[TASK]: Everything from the opening line of the listing below to the line that has "Die Eustachische Röhre ist, genau wie der", inclusive, should be returned exactly, except the pictures.

[DATA FOR THIS TASK]:
● ● ● ● ● ● ●

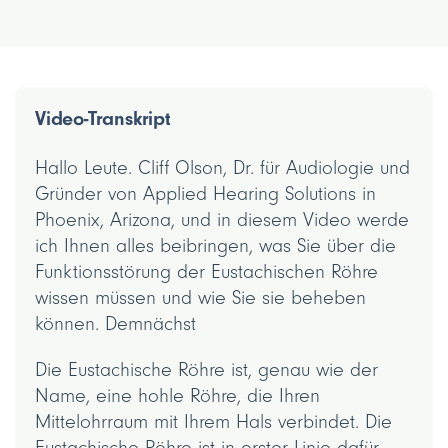
Video-Transkript
Hallo Leute. Cliff Olson, Dr. für Audiologie und
Gründer von Applied Hearing Solutions in
Phoenix, Arizona, und in diesem Video werde
ich Ihnen alles beibringen, was Sie über die
Funktionsstörung der Eustachischen Röhre
wissen müssen und wie Sie sie beheben
können. Demnächst
Die Eustachische Röhre ist, genau wie der
Name, eine hohle Röhre, die Ihren
Mittelohrraum mit Ihrem Hals verbindet. Die
Eustachische Röhre ist in erster Linie dafür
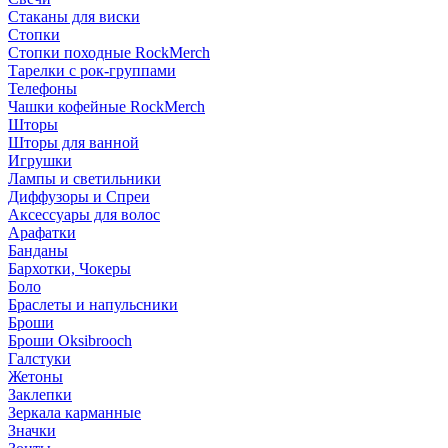
Стаканы для виски
Стопки
Стопки походные RockMerch
Тарелки с рок-группами
Телефоны
Чашки кофейные RockMerch
Шторы
Шторы для ванной
Игрушки
Лампы и светильники
Диффузоры и Спреи
Аксессуары для волос
Арафатки
Банданы
Бархотки, Чокеры
Боло
Браслеты и напульсники
Броши
Броши Oksibrooch
Галстуки
Жетоны
Заклепки
Зеркала карманные
Значки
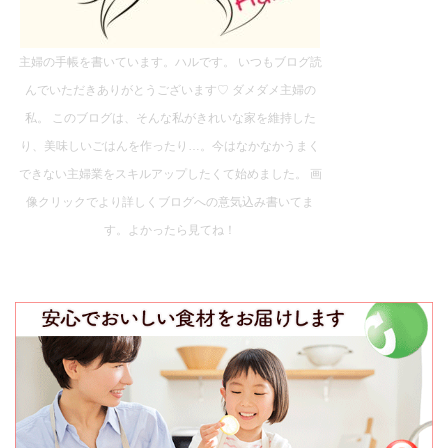
主婦の手帳を書いています。ハルです。 いつもブログ読
んでいただきありがとうございます♡ ダメダメ主婦の
私。 このブログは、そんな私がきれいな家を維持した
り、美味しいごはんを作ったり…。今はなかなかうまく
できない主婦業をスキルアップしたくて始めました。 画
像クリックでより詳しくブログへの意気込み書いてま
す。よかったら見てね！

● ● ● ● ● ● ●

[RESULT FOR THIS TASK]:
Video-Transkript
Hallo Leute. Cliff Olson, Dr. für Audiologie und
Gründer von Applied Hearing Solutions in
Phoenix, Arizona, und in diesem Video werde
ich Ihnen alles beibringen, was Sie über die
Funktionsstörung der Eustachischen Röhre
wissen müssen und wie Sie sie beheben
können. Demnächst
Die Eustachische Röhre ist, genau wie der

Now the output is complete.